Lockwood lectured twice; the escaped nun gave a private address to the ladies in regard to the convent life. In the midst of her speech she was rudely interrupted by a Catholic priest, who, thrusting in his head through a window, called the lady speaker a liar. On one of the evenings the ladies improvised a concert. Most of the gentlemen turned the upper deck-cabin into a regular pool-room, in which the speed of the vessel was made the fluctuating stock. Gambling has certainly taken hold of the nation. Into none of these places did I go; but, stretched in my steamer-chair, read all the day, or studied the ways and phases of the ocean. I was especially interested in the storm-petrel -- a little bird with the size and movement of the swallow, that followed us across the ocean. I asked a sailor where they rested when they got tired, and he replied, "On the waves."

"But may not a fish take them under if they do that?" I asked.

"Oh!" replied the sailor, "they takes their chances."

Next morning I saw them resting on the waves. As their little forms were lifted up and down by the great rolling swell of the Atlantic, I thought what a grand cradle these birds have; and another thought, sweeter and better, was: He that feedeth the sparrow on the land, cares for, feeds, and protects these little birds far out upon the boundless sea. What a sermon those petrels preached to me that day! On Sabbath morning I attended my first religious service at sea. An Episcopal clergyman officiated. The hymn, "Lead, Kindly Light," sung very delightfully by a large improvised choir, went with word and strain directly to the heart. A sunset in mid-ocean is hung up as a picture of unfading beauty in my mind. The broad crimson disc was slowly sinking in the travel, when suddenly a line of golden fire ran along the edge of a long purple cloud that just seeped above the horizon.

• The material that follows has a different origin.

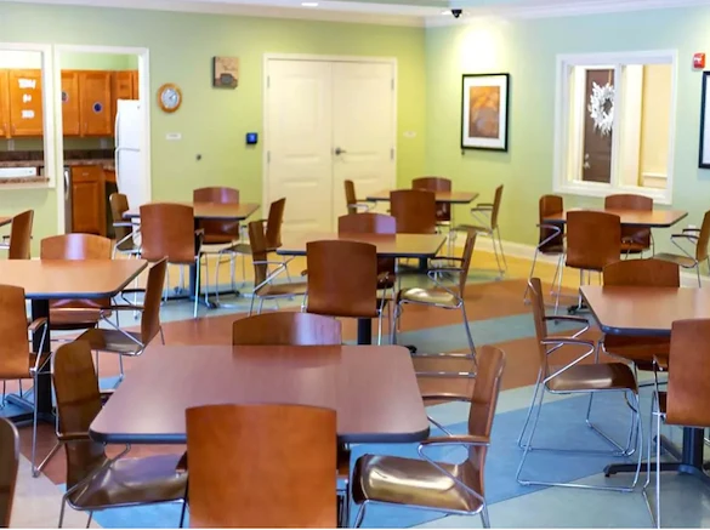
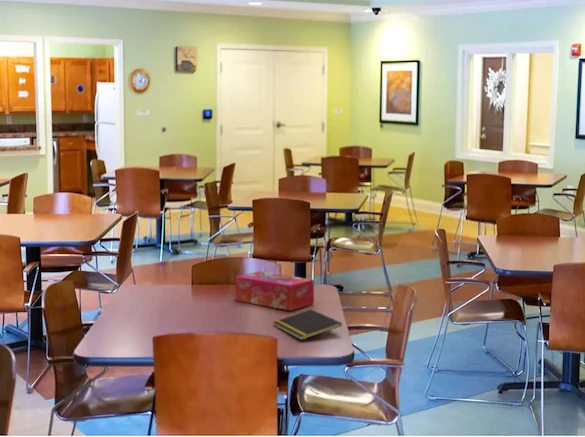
+ notepad [272,308,343,341]
+ tissue box [235,270,315,311]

"Beyond the sunset’s radiant glow, there is a brighter world, I know." In spite of the changing colors of the sea, of occasional sails, and a few schools of porpoises, the days were long and the trip tedious. So when, on the morning of the tenth day, we sighted Fassnett Rock, the heart fairly leaped with joy. Fassnett Rock is fifty yards in diameter, conical in shape, and surmounted by a lighthouse. It was on this rock that the City of Rome struck a few weeks ago. Nevertheless, that same rock was to me like a lump of sugar broken off from the bed of Continental European sweetness, and placed there at the south end of Ireland to sweeten the waters there, and give a saccharine dash to the thoughts and emotions of land-sick men and women. From this point we ran up the eastern coast of Ireland toward Liverpool, at a distance of three to six miles from the shore. Most agreeably was I disappointed in regard to the appearance of Erin. The island held me with an ever-changing, but never-failing charm. For miles I beheld such a scene as this old, rocky shores, with precipitous or sloping hills coming down to the water’s edge; a long line of white surf foaming along the shore and leaping up high in other places, as if to scale the rocks; flocks of white-winged seas gulls wheeling about with restless cries; yonder a ruined monastery, and farther still, and perched on a high cliff, the ruin of an old castle. Further up the coast the hills, covered with green, came with gentler and more beautiful slopes to the sea-margin.

I could see through a glass that every square yard of their surface was under cultivation. A number of the hill-sides, from a variety of crops, and through the division of the fields into regular squares, had the appearance of a great natural checker-board. But whether at foot of cliff, or base of hilly field, the white surf beat all along the strand. One line in the "Exile of Erin" well describes it; "In dreams I revisit thy sun-beaten shore."

Many thoughts arose as I gazed upon this down trodden country; and, by and by, among the thoughts came welling up the recollection of three Irish songs; beautiful and pathetic are they all.

Two especially lingered with me -- the "Exile of Erin" and "The Irish Emigrant’s Lament." On Sabbath morning, at nine o’ clock, our ship, after eleven days on the trip, made fast at the docks in Liverpool; and in a little while after my foot pressed the shore of the Old World.